* _Your instructions_: Required from the data below: the exact lines starting at the line containing "динаміки розгону, яка" and ending at the line containing "kaliteli malzemelerden üretilen", with both ends kept and all pictures dropped.
[Opening Dataset content section]
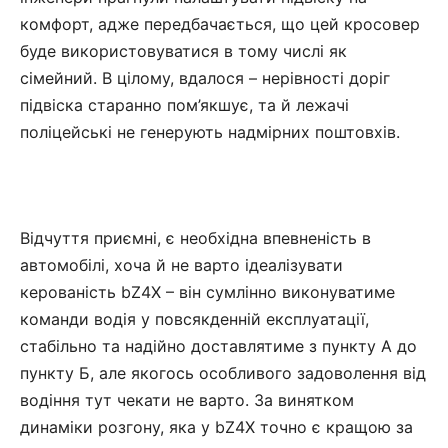
комфорт, адже передбачається, що цей кросовер
буде використовуватися в тому числі як
сімейний. В цілому, вдалося – нерівності доріг
підвіска старанно пом’якшує, та й лежачі
поліцейські не генерують надмірних поштовхів.
Відчуття приємні, є необхідна впевненість в
автомобілі, хоча й не варто ідеалізувати
керованість bZ4X – він сумлінно виконуватиме
команди водія у повсякденній експлуатації,
стабільно та надійно доставлятиме з пункту А до
пункту Б, але якогось особливого задоволення від
водіння тут чекати не варто. За винятком
динаміки розгону, яка у bZ4X точно є кращою за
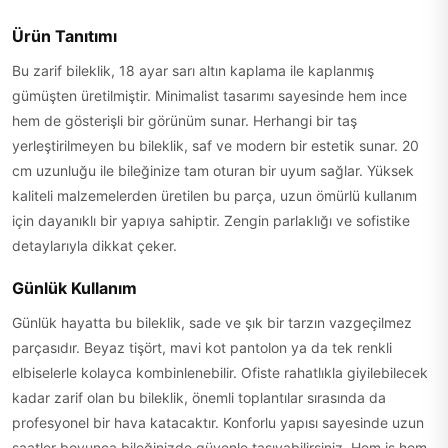
Ürün Tanıtımı
Bu zarif bileklik, 18 ayar sarı altın kaplama ile kaplanmış
gümüşten üretilmiştir. Minimalist tasarımı sayesinde hem ince
hem de gösterişli bir görünüm sunar. Herhangi bir taş
yerleştirilmeyen bu bileklik, saf ve modern bir estetik sunar. 20
cm uzunluğu ile bileğinize tam oturan bir uyum sağlar. Yüksek
kaliteli malzemelerden üretilen bu parça, uzun ömürlü kullanım
için dayanıklı bir yapıya sahiptir. Zengin parlaklığı ve sofistike
detaylarıyla dikkat çeker.
Günlük Kullanım
Günlük hayatta bu bileklik, sade ve şık bir tarzın vazgeçilmez
parçasıdır. Beyaz tişört, mavi kot pantolon ya da tek renkli
elbiselerle kolayca kombinlenebilir. Ofiste rahatlıkla giyilebilecek
kadar zarif olan bu bileklik, önemli toplantılar sırasında da
profesyonel bir hava katacaktır. Konforlu yapısı sayesinde uzun
saatler boyunca bileğinizde güvenle taşıyabilirsiniz. Hem iş hem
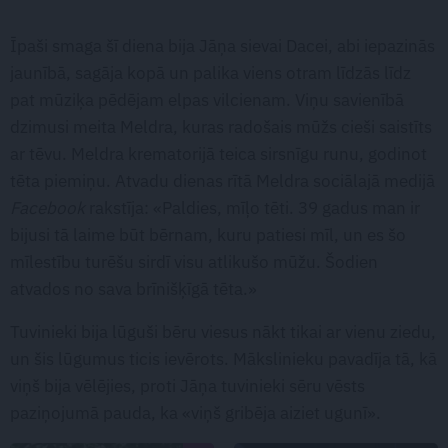
Īpaši smaga šī diena bija Jāņa sievai Dacei, abi iepazinās
jaunībā, sagāja kopā un palika viens otram līdzās līdz
pat mūziķa pēdējam elpas vilcienam. Viņu savienībā
dzimusi meita Meldra, kuras radošais mūžs cieši saistīts
ar tēvu. Meldra krematorijā teica sirsnīgu runu, godinot
tēta piemiņu. Atvadu dienas rītā Meldra sociālajā medijā
Facebook
rakstīja: «Paldies, mīļo tēti. 39 gadus man ir
bijusi tā laime būt bērnam, kuru patiesi mīl, un es šo
mīlestību turēšu sirdī visu atlikušo mūžu. Šodien
atvados no sava brīnišķīgā tēta.»
Tuvinieki bija lūguši bēru viesus nākt tikai ar vienu ziedu,
un šis lūgumus ticis ievērots. Mākslinieku pavadīja tā, kā
viņš bija vēlējies, proti Jāņa tuvinieki sēru vēsts
paziņojumā pauda, ka «viņš gribēja aiziet ugunī».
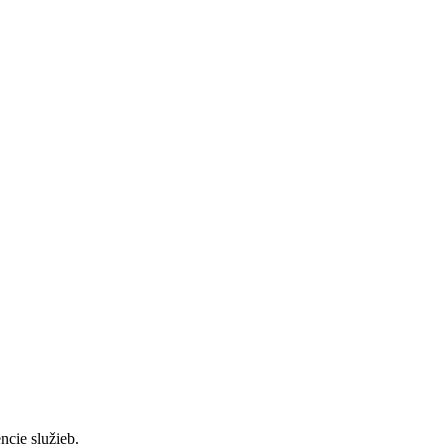
cie služieb.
[Closing Dataset content section]
* _Solved exercise_:
динаміки розгону, яка у bZ4X точно є кращою за
Ürün Tanıtımı
Bu zarif bileklik, 18 ayar sarı altın kaplama ile kaplanmış
gümüşten üretilmiştir. Minimalist tasarımı sayesinde hem ince
hem de gösterişli bir görünüm sunar. Herhangi bir taş
yerleştirilmeyen bu bileklik, saf ve modern bir estetik sunar. 20
cm uzunluğu ile bileğinize tam oturan bir uyum sağlar. Yüksek
kaliteli malzemelerden üretilen bu parça, uzun ömürlü kullanım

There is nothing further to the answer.